Jobabbau: “Viele Konzerne reagieren über”

“Mit dem Abbau von Personal kann man auf die Schnelle die Bilanz schön machen”, sagt Professor Michael Nagy, der an der Fachhochschule Heidelberg das Institut für Weiterbildung und Personalentwicklung leitet. Demnach müssten die Bilanzen bei Infineon, Siemens und bei der Deutschen Telekom demnächst geradezu zum Niederknien schön sein.

Nagy attestiert so manchem Konzern eine “Überreaktion im Abbau”. Kaum eine Branche bekommt das so deutlich zu spüren wie die IT. Aufstieg und Niedergang der Dotcom-Ära bedeutete für die Karriere Tausender IT-Experten eine bis dahin nie da gewesene Achterbahnfahrt. Diese wird sich in dieser Form jetzt, sieben Jahre später, nicht wiederholen. Aber dem ein oder anderen dürfte das flaue Gefühl im Magen angesichts der jüngsten Hiobsbotschaften bekannt vorkommen. Schließlich ist beispielsweise der Stellenabbau bei Infineon der größte seit 2001. Und die Deutsche Telekom droht zum ersten Mal in ihrer Geschichte mit betriebsbedingten Kündigungen.

“Arbeitnehmer müssen lernen, dass ein Arbeitsvertrag keine Garantie ist. Deshalb müssen sie sich so fit halten, dass sie zu jeder Zeit auf dem Arbeitsmarkt gut dastehen. Es ist sehr schädlich, wenn man sich von einer Firma abhängig macht”, so Wirtschaftsexperte Nagy. “In der Schweiz zum Beispiel käme kein Arbeitnehmer auf die Idee, sich nur auf einen Arbeitgeber zu verlassen.”

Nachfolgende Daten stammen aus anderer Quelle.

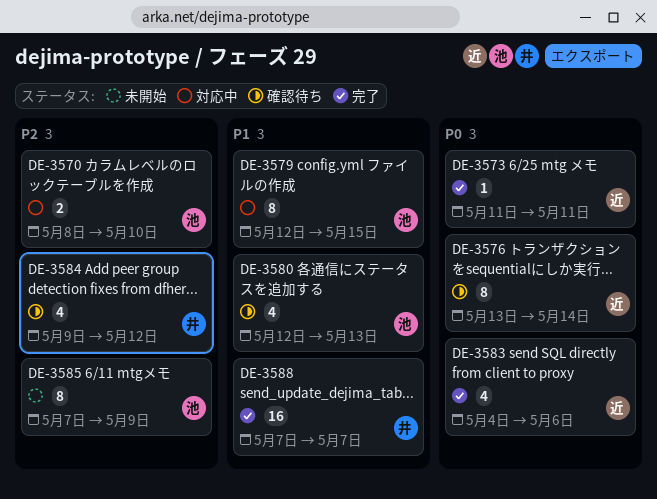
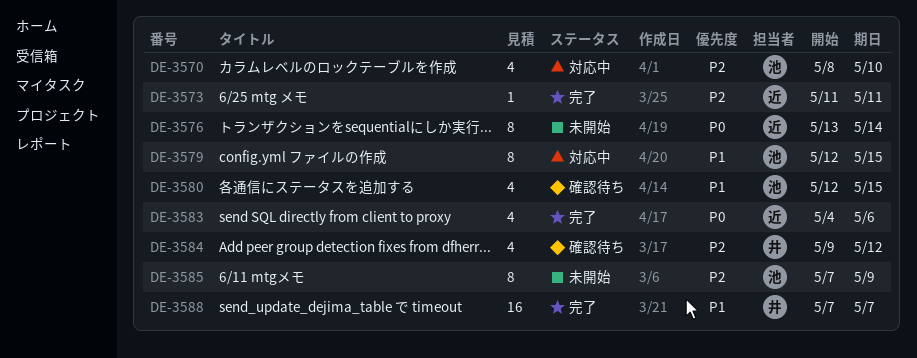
DE-3570, estimate: 2 -> 4
DE-3573, priority: P0 -> P2
DE-3576, status: 確認待ち -> 未開始
DE-3580, due: May 13 -> May 15

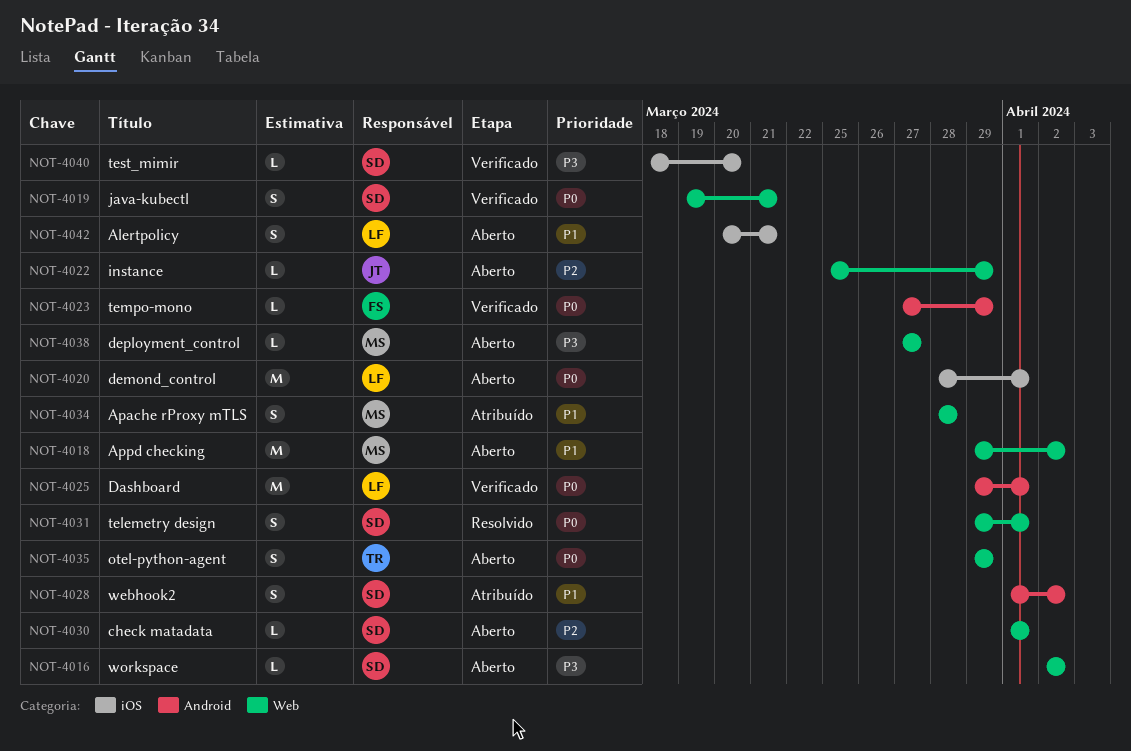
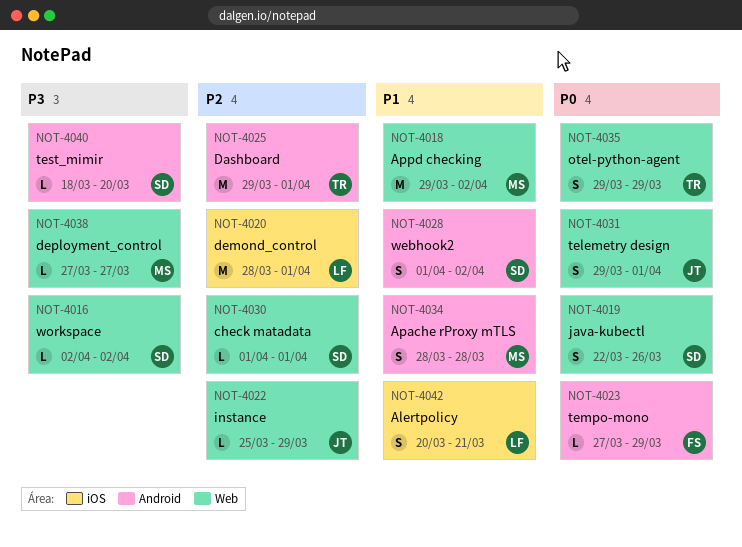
NOT-4019, start: Mar 19 -> Mar 22
NOT-4019, due: Mar 21 -> Mar 26
NOT-4020, priority: P0 -> P2
NOT-4025, owner: LF -> TR
NOT-4025, priority: P0 -> P2
NOT-4031, owner: SD -> JT
NOT-4034, label: Web -> Android
NOT-4040, label: iOS -> Android

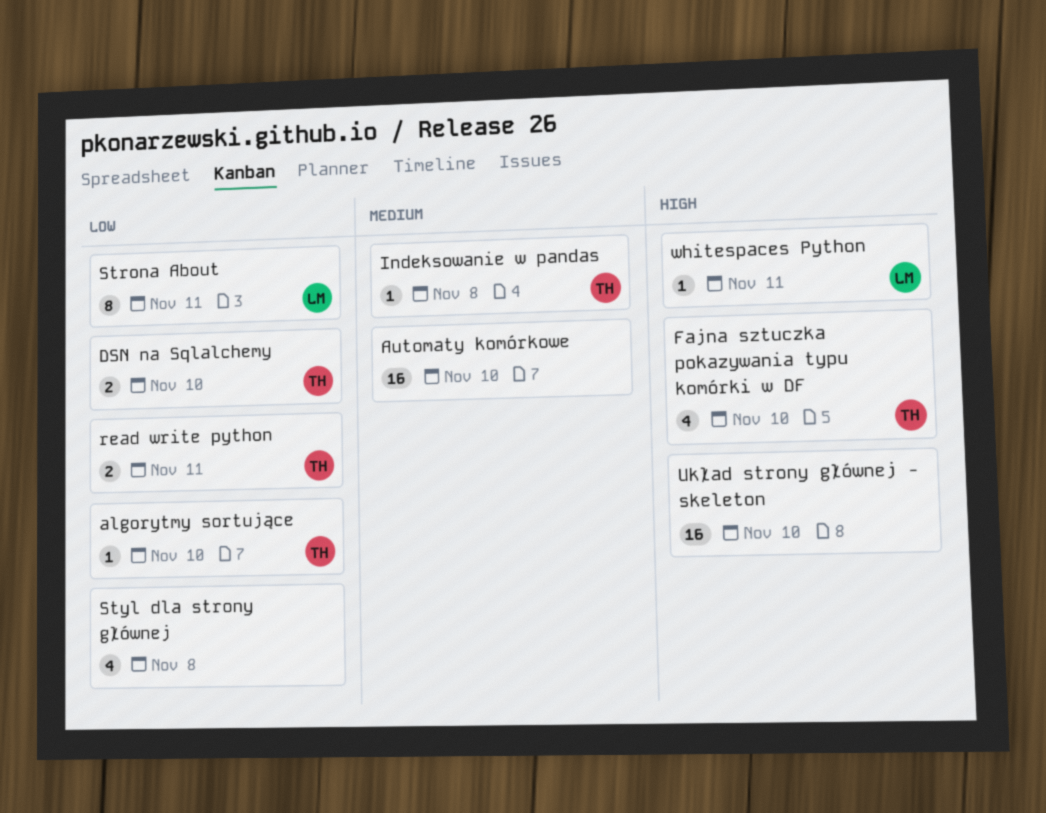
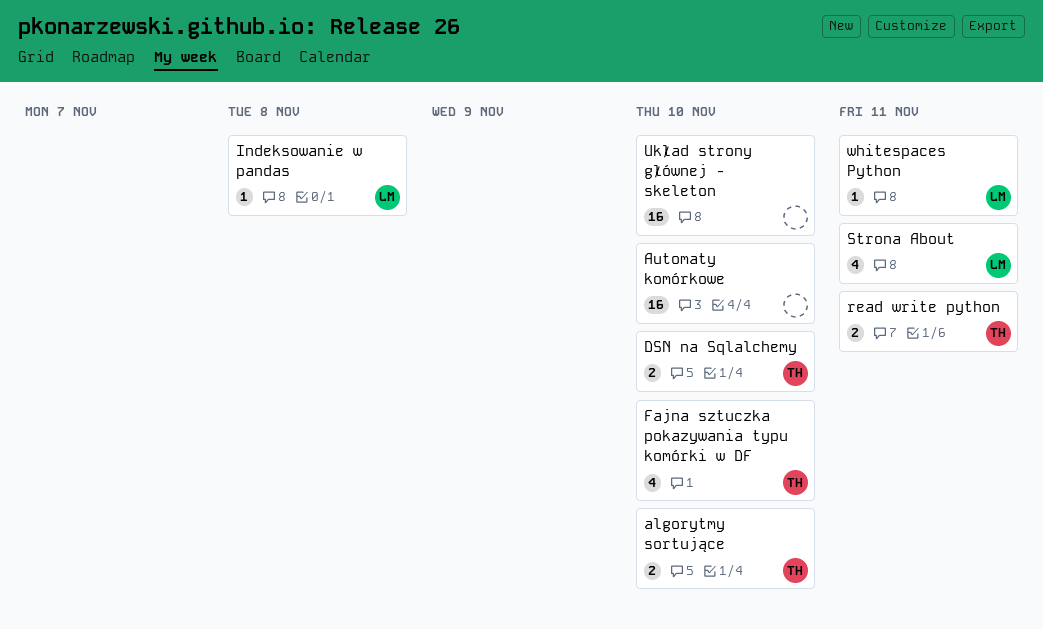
algorytmy sortujące, estimate: 1 -> 2
Indeksowanie w pandas, owner: TH -> LM
Strona About, estimate: 8 -> 4
Styl dla strony głównej: present -> none

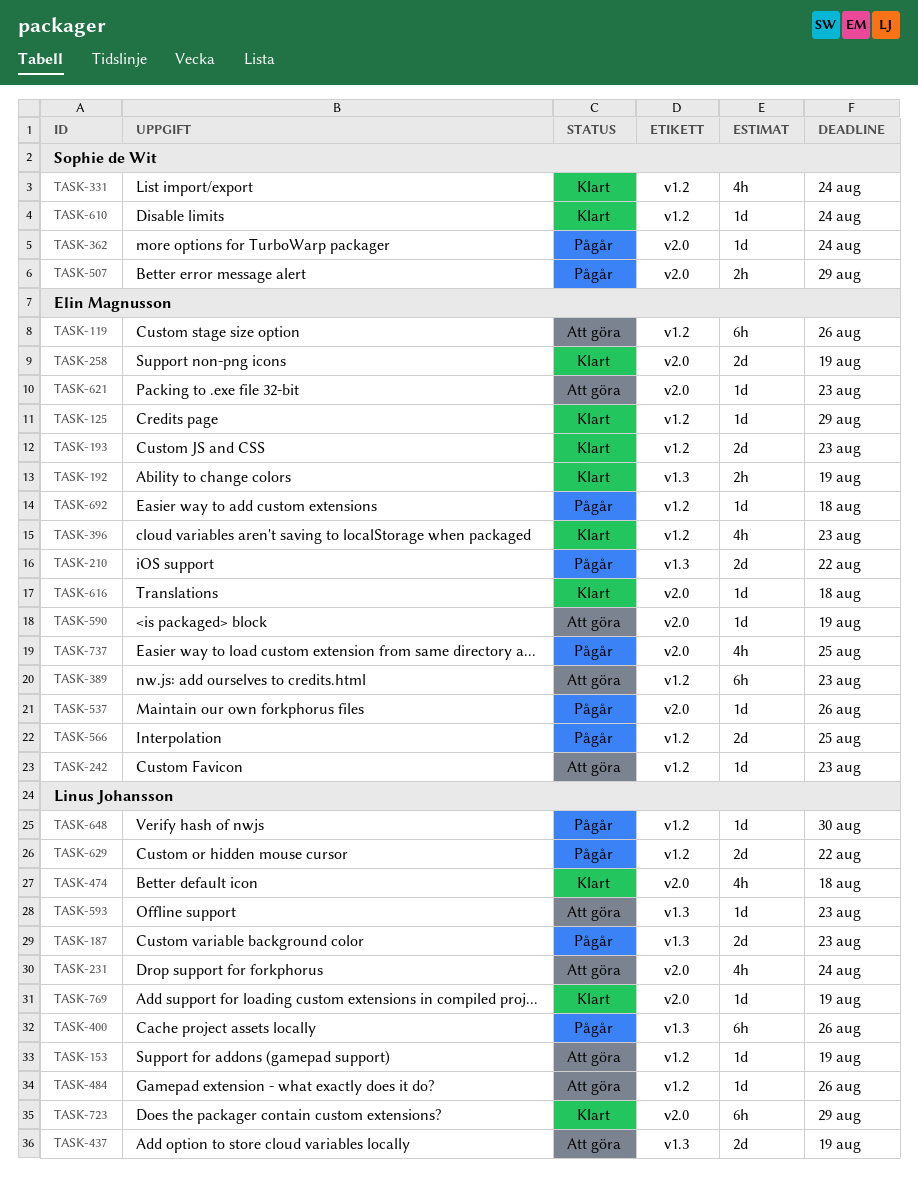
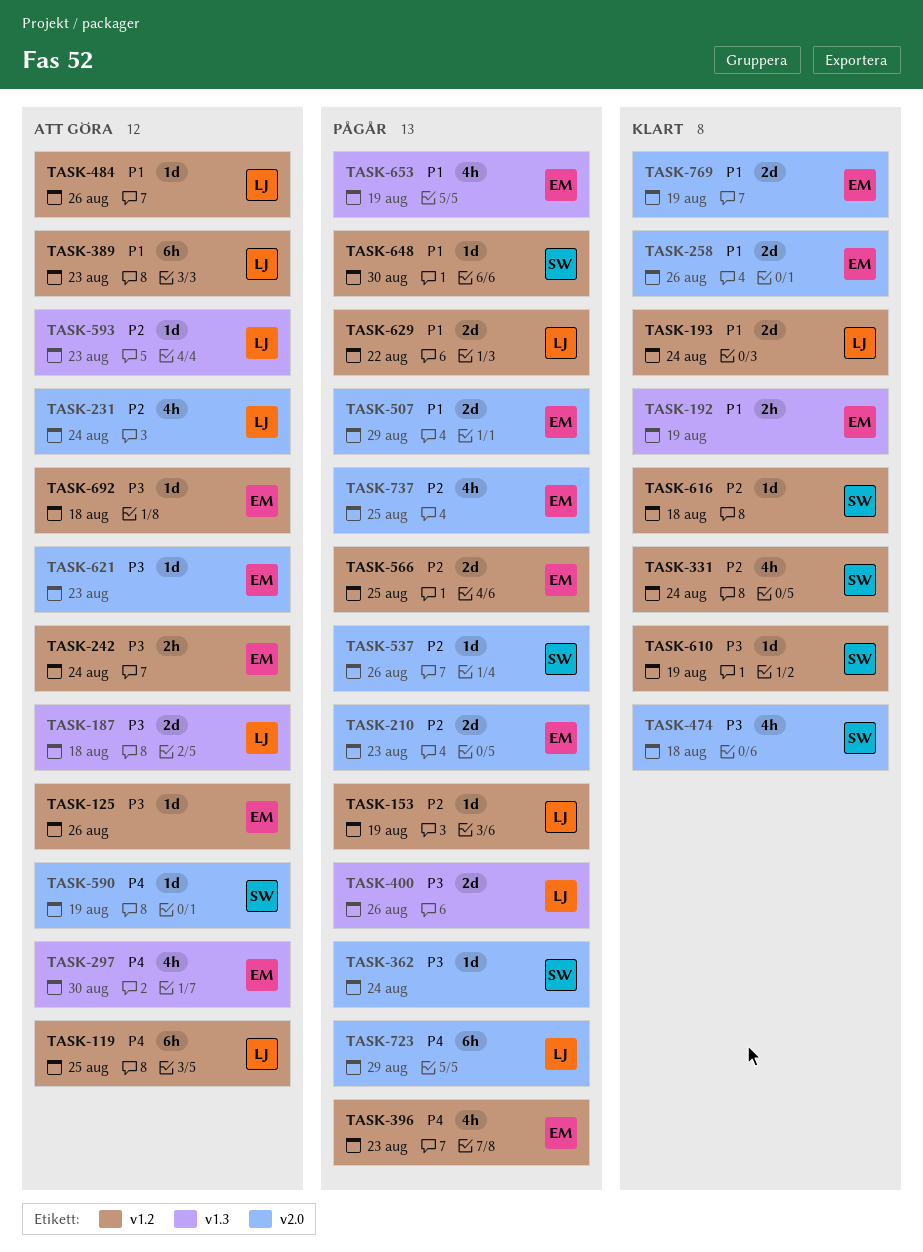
TASK-119, owner: Elin Magnusson -> Linus Johansson
TASK-119, due: Aug 26 -> Aug 25
TASK-125, status: Klart -> Att göra
TASK-125, due: Aug 29 -> Aug 26
TASK-153, status: Att göra -> Pågår
TASK-187, status: Pågår -> Att göra
TASK-187, due: Aug 23 -> Aug 18
TASK-193, owner: Elin Magnusson -> Linus Johansson
TASK-193, due: Aug 23 -> Aug 24
TASK-210, label: v1.3 -> v2.0
TASK-210, due: Aug 22 -> Aug 23
TASK-242, estimate: 1d -> 2h
TASK-242, due: Aug 23 -> Aug 24
TASK-258, due: Aug 19 -> Aug 26
TASK-297: none -> present
TASK-389, owner: Elin Magnusson -> Linus Johansson
TASK-396, status: Klart -> Pågår
TASK-400, estimate: 6h -> 2d
TASK-437: present -> none
TASK-474, owner: Linus Johansson -> Sophie de Wit
TASK-507, owner: Sophie de Wit -> Elin Magnusson
TASK-507, estimate: 2h -> 2d
TASK-537, owner: Elin Magnusson -> Sophie de Wit
TASK-590, owner: Elin Magnusson -> Sophie de Wit
TASK-610, due: Aug 24 -> Aug 19
TASK-616, owner: Elin Magnusson -> Sophie de Wit
TASK-616, label: v2.0 -> v1.2
TASK-648, owner: Linus Johansson -> Sophie de Wit
TASK-653: none -> present
TASK-692, status: Pågår -> Att göra
TASK-723, status: Klart -> Pågår
TASK-769, owner: Linus Johansson -> Elin Magnusson
TASK-769, estimate: 1d -> 2d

Die Gründe dafür liegen in Unterschieden beim Arbeitsrecht, speziell beim deutschen Kündigungsschutz, der Angestellte in trügerische Sicherheit wiegt. Liegt die Lösung also in einer Reform des Arbeitsrechts? Nein, sagt Nagy. “Ich setze auf Bewusstseinsveränderungen anstatt auf Reformen. So schlecht sind unsere Systeme gar nicht, wenn jeder weiß, was er zu tun hat. Vor fünf Jahren hätte ich noch anders geantwortet, aber immer wenn wir Reformen in Deutschland machen, wird alles nur komplizierter.”